One is looking into using winter catch crops to reduce nitrate leaching loss, and the other into using real-time optical sensors to direct variable-rate fertiliser application in dairy pastures.

Dr Peter Carey, who heads the catch crop study, said research already showed farmers could use nitrogen more efficiently while reducing their environmental footprint, by following grazed winter forage crops with a crop that can be lifted for green chop silage in November. The study aims to show how it could be up-scaled from research trials to commercial working farms, and done reliably and consistently, using various crops under various conditions.

“It can be a win-win situation. But traditionally, trying to sow a crop in the middle of winter is not usually encouraged. Often those paddocks have lain fallow until the next sowing of a winter forage crop or pasture in spring.”
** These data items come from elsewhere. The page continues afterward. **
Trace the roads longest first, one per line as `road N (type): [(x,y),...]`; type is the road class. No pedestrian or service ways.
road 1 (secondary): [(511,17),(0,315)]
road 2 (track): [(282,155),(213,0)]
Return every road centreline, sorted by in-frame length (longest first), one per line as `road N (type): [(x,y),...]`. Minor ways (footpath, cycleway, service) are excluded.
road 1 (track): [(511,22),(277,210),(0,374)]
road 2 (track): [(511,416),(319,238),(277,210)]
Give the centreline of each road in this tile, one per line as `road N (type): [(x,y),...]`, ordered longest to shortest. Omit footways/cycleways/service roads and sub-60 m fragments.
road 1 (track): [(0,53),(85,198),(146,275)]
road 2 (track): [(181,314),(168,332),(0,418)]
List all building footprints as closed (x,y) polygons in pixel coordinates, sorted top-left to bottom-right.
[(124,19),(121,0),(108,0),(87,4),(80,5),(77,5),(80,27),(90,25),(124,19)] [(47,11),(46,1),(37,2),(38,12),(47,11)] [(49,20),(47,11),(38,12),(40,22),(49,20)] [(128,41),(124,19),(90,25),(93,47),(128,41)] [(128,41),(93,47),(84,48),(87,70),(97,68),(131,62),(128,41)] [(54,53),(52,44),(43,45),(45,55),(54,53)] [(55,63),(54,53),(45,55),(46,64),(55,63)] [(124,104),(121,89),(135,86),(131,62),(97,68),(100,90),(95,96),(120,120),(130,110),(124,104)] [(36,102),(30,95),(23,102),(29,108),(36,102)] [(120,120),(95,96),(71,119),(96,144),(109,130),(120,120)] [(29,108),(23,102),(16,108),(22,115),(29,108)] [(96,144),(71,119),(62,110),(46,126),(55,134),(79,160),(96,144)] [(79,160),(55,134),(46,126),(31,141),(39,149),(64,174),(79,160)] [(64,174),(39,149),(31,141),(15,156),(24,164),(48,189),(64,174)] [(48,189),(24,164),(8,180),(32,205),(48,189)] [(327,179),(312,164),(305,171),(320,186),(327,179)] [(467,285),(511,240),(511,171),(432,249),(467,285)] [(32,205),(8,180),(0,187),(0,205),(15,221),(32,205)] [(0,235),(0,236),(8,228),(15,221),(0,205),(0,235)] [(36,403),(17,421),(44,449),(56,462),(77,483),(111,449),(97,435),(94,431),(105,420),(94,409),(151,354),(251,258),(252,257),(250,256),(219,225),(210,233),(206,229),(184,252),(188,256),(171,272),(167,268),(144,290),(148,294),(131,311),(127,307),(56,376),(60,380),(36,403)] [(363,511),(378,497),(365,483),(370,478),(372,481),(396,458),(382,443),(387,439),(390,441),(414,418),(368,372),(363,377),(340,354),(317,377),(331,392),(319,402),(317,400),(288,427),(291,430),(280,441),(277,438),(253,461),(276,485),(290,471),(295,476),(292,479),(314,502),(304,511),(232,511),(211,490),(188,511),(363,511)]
Carey says that rain and leaching from grazed winter feed paddocks can cause a major loss of nitrate. 

“It may be only 10% of their farm area, but it may be 40% of their nitrogen loss over that year.”

He says some farmers are experimenting with winter crops but with variable results. They want confidence that it would work, and the study is aimed at producing workable guidelines.

Carey says contractors involved in the study are also enthusiastic, as winter sowing could bring them work at an otherwise quiet time of year.

The study will be trying out new technology -- a power spade plough imported from the Netherlands and designed to manage even wet soils. The spading action helps drive the tractor forward as it works, rather than it relying on tyre traction in muddy ground.